If you’re laughing, it’s ‘cause you can identify.
Which basically means those messages we’re talking about are old news offenders are mentally deaf to.
They’ve become meaningless words – just like your parents’ good advice you don’t take.
But why here? When the stats don’t lie? Well, my guess (from personal, unforgivable experience) is that people still do it because – much like drunk driving – they think they’re better at operating impaired than others are. But the truth is, whether the impairment’s chemically internal or just some external distraction is irrelevant. We all look like we’re doing the slalom course when we pause to compose the most minimal article of communication. Especially if that damned autocorrect decides to be especially douchey on a day when I need to impart a prompt response (but can’t be bothered to pull over to do it). Like when IKR turns into ILY, destined for your friendzoned admirer to receive.
“Yes, officer? I’m very busy and important. How can I help you?” (#LoveActuallyQuotes)
So, if the admonishment message isn’t ending the kind that cause car crashes, then what’s the answer? I tend to think that whatever genius created this three lane walk/run/ and text setup at Utah Valley college may have a pretty good beta version of what the freeway future inevitably holds.

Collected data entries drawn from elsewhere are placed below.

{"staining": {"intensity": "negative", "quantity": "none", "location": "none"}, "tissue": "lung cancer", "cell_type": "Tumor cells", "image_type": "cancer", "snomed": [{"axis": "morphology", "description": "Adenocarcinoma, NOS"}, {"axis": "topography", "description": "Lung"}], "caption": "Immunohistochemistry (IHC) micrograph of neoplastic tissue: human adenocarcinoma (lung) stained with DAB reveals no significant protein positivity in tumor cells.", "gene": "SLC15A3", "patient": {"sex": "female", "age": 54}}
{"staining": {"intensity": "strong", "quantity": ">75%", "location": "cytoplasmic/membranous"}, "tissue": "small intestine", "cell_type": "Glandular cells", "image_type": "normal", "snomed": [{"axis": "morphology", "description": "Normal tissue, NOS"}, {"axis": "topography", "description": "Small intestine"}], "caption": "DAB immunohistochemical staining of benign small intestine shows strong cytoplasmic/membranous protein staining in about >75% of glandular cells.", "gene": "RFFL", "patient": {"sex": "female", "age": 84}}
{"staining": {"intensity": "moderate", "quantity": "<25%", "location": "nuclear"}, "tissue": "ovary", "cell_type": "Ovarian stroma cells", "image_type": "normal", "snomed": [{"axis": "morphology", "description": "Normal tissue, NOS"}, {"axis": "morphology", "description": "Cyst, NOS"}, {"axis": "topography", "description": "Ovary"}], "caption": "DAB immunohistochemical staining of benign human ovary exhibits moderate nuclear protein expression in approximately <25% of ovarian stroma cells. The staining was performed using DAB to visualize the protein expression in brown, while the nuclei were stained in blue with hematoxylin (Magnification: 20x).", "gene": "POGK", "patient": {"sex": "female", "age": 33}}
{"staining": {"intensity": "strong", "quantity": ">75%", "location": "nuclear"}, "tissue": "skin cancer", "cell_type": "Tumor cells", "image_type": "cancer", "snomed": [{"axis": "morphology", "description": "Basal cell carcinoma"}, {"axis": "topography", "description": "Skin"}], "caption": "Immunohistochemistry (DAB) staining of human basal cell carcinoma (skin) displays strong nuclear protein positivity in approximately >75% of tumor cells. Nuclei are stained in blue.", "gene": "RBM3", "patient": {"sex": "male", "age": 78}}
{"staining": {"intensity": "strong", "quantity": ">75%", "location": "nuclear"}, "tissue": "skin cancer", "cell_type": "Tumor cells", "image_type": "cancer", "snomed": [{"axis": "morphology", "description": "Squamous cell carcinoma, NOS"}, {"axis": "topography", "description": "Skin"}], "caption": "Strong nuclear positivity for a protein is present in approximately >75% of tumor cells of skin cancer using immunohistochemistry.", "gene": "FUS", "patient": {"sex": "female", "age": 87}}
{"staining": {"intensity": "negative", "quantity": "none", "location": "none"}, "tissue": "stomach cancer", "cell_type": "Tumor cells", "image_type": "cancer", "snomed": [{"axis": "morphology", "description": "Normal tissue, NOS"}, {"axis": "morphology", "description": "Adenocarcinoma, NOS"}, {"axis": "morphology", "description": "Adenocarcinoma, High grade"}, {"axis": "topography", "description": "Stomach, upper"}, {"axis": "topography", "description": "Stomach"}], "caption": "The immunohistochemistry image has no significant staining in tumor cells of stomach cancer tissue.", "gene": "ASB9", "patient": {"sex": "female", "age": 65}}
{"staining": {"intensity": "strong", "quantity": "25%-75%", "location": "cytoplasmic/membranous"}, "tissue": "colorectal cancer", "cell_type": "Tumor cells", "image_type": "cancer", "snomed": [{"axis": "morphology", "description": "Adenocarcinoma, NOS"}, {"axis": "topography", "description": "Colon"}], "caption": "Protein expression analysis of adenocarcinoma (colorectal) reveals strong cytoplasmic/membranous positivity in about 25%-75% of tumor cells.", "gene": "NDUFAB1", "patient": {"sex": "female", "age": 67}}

I’d go into a full detailed explanache… but the picture kinda speaks for itself:
You might laugh, but let’s consider this a moment.
We’re not meant to speed on the freeway (the limit’s the limit right?) But God appreciated that people needed to pass eachother every so often. So on the eighth day, He created the passing lane. And then, just like that book that’s meant to be about Him, we misinterpreted it over time to mean the “fast lane”. Where the busy and important and I’m-late-because-Starbucks folk remain until a second before their exit whereupon they cross the other three in one swift, indicator-less motion. So, why not apply that logic to the text ‘n wreck peeps competing for the Darwin awards? Picture it. I’m thinking “beginner bowling lane” meets “Faces of Death”. But we’ll have to raise up those rubber sidings to avoid rubber necking on our end. Wouldn’t want their irresponsible carnage causing every lane on this side to be the slow lane.
Then again, we could just wait for the fix that’s coming soon enough.
(After Apple officially rules Earth – already halfway there, really.)
The one where every car in existence won’t run unless your phone’s plugged into something that powers it off.
Which you have to buy separately. From Apple.